Task to complete:
An exact, complete copy of the entries is what is needed.

*** Opening of Data for analysis ***

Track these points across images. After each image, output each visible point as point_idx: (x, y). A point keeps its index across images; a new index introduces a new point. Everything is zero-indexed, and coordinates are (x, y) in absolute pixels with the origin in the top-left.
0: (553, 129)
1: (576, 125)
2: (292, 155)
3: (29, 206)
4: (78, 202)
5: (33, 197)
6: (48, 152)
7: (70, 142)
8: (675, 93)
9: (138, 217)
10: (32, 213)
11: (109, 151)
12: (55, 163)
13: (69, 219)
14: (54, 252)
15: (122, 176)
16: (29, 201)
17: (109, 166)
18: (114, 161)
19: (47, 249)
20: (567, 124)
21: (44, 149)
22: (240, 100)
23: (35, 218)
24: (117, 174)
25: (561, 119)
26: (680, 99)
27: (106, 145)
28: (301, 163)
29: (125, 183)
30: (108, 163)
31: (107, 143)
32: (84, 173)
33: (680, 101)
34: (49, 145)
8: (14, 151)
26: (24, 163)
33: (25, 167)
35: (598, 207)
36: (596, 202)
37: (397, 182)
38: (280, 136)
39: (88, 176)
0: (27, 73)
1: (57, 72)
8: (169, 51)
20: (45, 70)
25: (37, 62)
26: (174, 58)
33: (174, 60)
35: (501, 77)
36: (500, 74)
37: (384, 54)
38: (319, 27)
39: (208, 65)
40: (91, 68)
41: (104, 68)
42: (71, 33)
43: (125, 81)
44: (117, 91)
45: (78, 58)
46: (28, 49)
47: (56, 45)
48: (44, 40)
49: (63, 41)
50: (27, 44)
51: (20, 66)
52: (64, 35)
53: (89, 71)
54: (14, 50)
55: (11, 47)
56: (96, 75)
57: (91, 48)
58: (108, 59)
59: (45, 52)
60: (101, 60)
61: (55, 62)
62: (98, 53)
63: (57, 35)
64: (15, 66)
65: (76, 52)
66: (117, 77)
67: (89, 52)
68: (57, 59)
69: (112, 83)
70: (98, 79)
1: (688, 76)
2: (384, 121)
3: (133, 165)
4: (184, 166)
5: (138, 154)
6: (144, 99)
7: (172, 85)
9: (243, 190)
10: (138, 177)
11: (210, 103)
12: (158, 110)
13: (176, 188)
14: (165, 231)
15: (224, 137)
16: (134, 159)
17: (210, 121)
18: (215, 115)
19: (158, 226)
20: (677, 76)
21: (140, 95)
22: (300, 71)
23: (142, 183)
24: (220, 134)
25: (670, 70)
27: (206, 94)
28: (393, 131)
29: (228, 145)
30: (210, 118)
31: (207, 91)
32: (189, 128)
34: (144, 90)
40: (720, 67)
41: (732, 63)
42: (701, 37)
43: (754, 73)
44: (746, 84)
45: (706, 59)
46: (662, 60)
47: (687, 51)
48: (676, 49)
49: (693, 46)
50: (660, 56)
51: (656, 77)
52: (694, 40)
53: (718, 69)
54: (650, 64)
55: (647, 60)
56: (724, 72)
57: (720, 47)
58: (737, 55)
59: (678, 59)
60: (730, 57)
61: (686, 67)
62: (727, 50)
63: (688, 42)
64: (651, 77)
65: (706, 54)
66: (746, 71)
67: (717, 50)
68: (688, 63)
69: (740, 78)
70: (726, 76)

*** Close of Data for analysis ***

Output below:
Track these points across images. After each image, output each visible point as point_idx: (x, y). A point keeps its index across images; a new index introduces a new point. Everything is zero-indexed, and coordinates are (x, y) in absolute pixels with the origin in the top-left.
0: (553, 129)
1: (576, 125)
2: (292, 155)
3: (29, 206)
4: (78, 202)
5: (33, 197)
6: (48, 152)
7: (70, 142)
8: (675, 93)
9: (138, 217)
10: (32, 213)
11: (109, 151)
12: (55, 163)
13: (69, 219)
14: (54, 252)
15: (122, 176)
16: (29, 201)
17: (109, 166)
18: (114, 161)
19: (47, 249)
20: (567, 124)
21: (44, 149)
22: (240, 100)
23: (35, 218)
24: (117, 174)
25: (561, 119)
26: (680, 99)
27: (106, 145)
28: (301, 163)
29: (125, 183)
30: (108, 163)
31: (107, 143)
32: (84, 173)
33: (680, 101)
34: (49, 145)
8: (14, 151)
26: (24, 163)
33: (25, 167)
35: (598, 207)
36: (596, 202)
37: (397, 182)
38: (280, 136)
39: (88, 176)
0: (27, 73)
1: (57, 72)
8: (169, 51)
20: (45, 70)
25: (37, 62)
26: (174, 58)
33: (174, 60)
35: (501, 77)
36: (500, 74)
37: (384, 54)
38: (319, 27)
39: (208, 65)
40: (91, 68)
41: (104, 68)
42: (71, 33)
43: (125, 81)
44: (117, 91)
45: (78, 58)
46: (28, 49)
47: (56, 45)
48: (44, 40)
49: (63, 41)
50: (27, 44)
51: (20, 66)
52: (64, 35)
53: (89, 71)
54: (14, 50)
55: (11, 47)
56: (96, 75)
57: (91, 48)
58: (108, 59)
59: (45, 52)
60: (101, 60)
61: (55, 62)
62: (98, 53)
63: (57, 35)
64: (15, 66)
65: (76, 52)
66: (117, 77)
67: (89, 52)
68: (57, 59)
69: (112, 83)
70: (98, 79)
1: (688, 76)
2: (384, 121)
3: (133, 165)
4: (184, 166)
5: (138, 154)
6: (144, 99)
7: (172, 85)
9: (243, 190)
10: (138, 177)
11: (210, 103)
12: (158, 110)
13: (176, 188)
14: (165, 231)
15: (224, 137)
16: (134, 159)
17: (210, 121)
18: (215, 115)
19: (158, 226)
20: (677, 76)
21: (140, 95)
22: (300, 71)
23: (142, 183)
24: (220, 134)
25: (670, 70)
27: (206, 94)
28: (393, 131)
29: (228, 145)
30: (210, 118)
31: (207, 91)
32: (189, 128)
34: (144, 90)
40: (720, 67)
41: (732, 63)
42: (701, 37)
43: (754, 73)
44: (746, 84)
45: (706, 59)
46: (662, 60)
47: (687, 51)
48: (676, 49)
49: (693, 46)
50: (660, 56)
51: (656, 77)
52: (694, 40)
53: (718, 69)
54: (650, 64)
55: (647, 60)
56: (724, 72)
57: (720, 47)
58: (737, 55)
59: (678, 59)
60: (730, 57)
61: (686, 67)
62: (727, 50)
63: (688, 42)
64: (651, 77)
65: (706, 54)
66: (746, 71)
67: (717, 50)
68: (688, 63)
69: (740, 78)
70: (726, 76)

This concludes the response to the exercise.